Onde eles estão agora

A maior parte da quadrilha foi julgada em Aylesbury em 1964, e as sentenças chocaram o país. Vários dos réus, incluindo Wilson e Biggs, receberam cerca de 30 anos cada, entre as penas mais longas já aplicadas na Inglaterra por um crime em que ninguém morreu. Reynolds e Edwards ainda estavam foragidos na época e enfrentaram julgamentos separados e posteriores, após suas próprias prisões. Jack Mills nunca se recuperou totalmente de seus ferimentos e morreu em 1970. Sua família e alguns biógrafos há muito argumentam que a agressão contribuiu para seu declínio, embora nunca tenha sido tratada como homicídio.

As sentenças também produziram duas das fugas de prisão mais famosas da época. Charlie Wilson escapou da prisão de Winson Green, em Birmingham, em 1964, e fugiu para o Canadá, sendo recapturado apenas em 1968; mais tarde foi morto a tiros em sua vila em Marbella, na Espanha, em 1990, um assassinato que nunca foi resolvido. Ronnie Biggs pulou o muro da prisão de Wandsworth em 1965, após cumprir apenas cerca de um ano de sua sentença, teve o rosto alterado por cirurgia plástica em Paris e ressurgiu anos depois na Austrália antes de se estabelecer no Rio de Janeiro por volta de 1970. Quando um detetive da Scotland Yard o rastreou em 1974 e tentou trazê-lo de volta, a lei brasileira veio em seu socorro: como pai de uma criança brasileira, Biggs não podia ser legalmente extraditado.

Passou as décadas seguintes como uma celebridade aberta e sem arrependimentos: vendendo souvenirs com tema do assalto a turistas, gravando uma faixa novidade com os Sex Pistols e concedendo entrevistas a qualquer jornalista disposto a fazer a viagem até o Rio. A saúde debilitada finalmente o trouxe de volta em 2001, quando voou para a Grã-Bretanha por conta própria e foi levado direto para a custódia. Foi libertado por motivos humanitários em 2009 e morreu em Londres em 2013.

········

- **Tarefa 1**
Resuma o texto fornecido em exatamente duas frases.
- **Tarefa 2**
Redigite sem nenhuma alteração o trecho do texto fornecido que começa em "A maior parte" e termina em "tratada como homicídio.".
Os registros não têm nenhum papel nesta parte.

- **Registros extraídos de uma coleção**
········

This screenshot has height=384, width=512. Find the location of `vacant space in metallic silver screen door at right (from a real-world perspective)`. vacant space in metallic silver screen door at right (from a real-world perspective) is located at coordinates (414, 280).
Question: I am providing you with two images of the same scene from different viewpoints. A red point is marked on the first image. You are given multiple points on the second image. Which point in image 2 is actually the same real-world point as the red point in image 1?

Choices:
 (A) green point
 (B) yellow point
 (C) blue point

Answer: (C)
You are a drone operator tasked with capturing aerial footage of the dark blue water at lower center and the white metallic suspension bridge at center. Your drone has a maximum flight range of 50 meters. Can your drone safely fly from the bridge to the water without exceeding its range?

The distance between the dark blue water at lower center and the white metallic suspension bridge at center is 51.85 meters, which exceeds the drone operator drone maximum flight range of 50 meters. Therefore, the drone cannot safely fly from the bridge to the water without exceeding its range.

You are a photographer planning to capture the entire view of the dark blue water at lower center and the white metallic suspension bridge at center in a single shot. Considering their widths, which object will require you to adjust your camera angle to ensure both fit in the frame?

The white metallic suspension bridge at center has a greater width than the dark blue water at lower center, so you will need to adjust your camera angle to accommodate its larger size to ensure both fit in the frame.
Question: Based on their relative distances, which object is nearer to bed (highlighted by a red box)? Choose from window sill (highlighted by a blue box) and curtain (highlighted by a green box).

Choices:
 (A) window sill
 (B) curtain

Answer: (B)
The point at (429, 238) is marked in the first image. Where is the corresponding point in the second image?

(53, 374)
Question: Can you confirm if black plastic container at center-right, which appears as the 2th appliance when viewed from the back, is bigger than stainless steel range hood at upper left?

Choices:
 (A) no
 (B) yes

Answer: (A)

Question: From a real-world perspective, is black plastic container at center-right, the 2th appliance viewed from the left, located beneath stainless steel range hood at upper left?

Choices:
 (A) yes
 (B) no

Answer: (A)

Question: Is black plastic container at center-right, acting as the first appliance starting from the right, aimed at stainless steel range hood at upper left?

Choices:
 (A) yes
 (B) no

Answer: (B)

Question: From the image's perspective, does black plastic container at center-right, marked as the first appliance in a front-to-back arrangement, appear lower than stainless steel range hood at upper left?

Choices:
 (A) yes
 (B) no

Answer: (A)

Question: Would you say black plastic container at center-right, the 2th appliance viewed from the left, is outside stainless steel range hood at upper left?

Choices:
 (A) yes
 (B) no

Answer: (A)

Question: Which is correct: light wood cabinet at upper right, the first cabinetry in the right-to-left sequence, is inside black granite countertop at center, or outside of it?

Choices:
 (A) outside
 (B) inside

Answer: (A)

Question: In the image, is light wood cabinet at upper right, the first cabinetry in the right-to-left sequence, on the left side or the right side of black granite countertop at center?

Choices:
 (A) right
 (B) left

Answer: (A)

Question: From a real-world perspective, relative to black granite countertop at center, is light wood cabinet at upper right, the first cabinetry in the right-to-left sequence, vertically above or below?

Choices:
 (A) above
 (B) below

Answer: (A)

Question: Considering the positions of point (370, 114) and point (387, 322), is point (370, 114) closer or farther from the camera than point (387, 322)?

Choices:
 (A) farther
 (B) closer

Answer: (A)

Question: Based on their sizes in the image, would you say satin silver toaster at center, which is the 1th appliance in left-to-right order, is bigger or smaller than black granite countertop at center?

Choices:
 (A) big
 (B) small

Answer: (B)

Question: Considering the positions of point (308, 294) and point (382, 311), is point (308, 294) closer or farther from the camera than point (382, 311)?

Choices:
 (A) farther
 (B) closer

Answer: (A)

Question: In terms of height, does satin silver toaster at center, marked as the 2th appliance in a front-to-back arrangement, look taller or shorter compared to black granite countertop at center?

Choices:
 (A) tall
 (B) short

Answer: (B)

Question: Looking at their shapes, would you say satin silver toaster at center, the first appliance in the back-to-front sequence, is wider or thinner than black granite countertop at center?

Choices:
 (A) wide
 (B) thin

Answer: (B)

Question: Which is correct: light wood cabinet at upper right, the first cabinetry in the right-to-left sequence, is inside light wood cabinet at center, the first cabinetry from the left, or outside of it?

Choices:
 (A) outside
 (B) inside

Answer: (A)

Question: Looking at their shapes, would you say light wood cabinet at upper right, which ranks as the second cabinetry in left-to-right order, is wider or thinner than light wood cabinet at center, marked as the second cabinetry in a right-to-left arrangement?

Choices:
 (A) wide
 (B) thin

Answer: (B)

········

- **Resultado da tarefa 1**
A maior parte da quadrilha foi julgada em Aylesbury em 1964, e vários réus, incluindo Wilson e Biggs, receberam cerca de 30 anos cada, enquanto Jack Mills, que nunca se recuperou totalmente dos ferimentos, morreu em 1970. Wilson escapou da prisão em 1964 e só foi recapturado em 1968, e Biggs fugiu em 1965, estabeleceu-se no Rio de Janeiro, onde não podia ser extraditado por ser pai de uma criança brasileira, voltou por conta própria à Grã-Bretanha em 2001 e morreu em Londres em 2013.

- **Resultado da tarefa 2**
A maior parte da quadrilha foi julgada em Aylesbury em 1964, e as sentenças chocaram o país. Vários dos réus, incluindo Wilson e Biggs, receberam cerca de 30 anos cada, entre as penas mais longas já aplicadas na Inglaterra por um crime em que ninguém morreu. Reynolds e Edwards ainda estavam foragidos na época e enfrentaram julgamentos separados e posteriores, após suas próprias prisões. Jack Mills nunca se recuperou totalmente de seus ferimentos e morreu em 1970. Sua família e alguns biógrafos há muito argumentam que a agressão contribuiu para seu declínio, embora nunca tenha sido tratada como homicídio.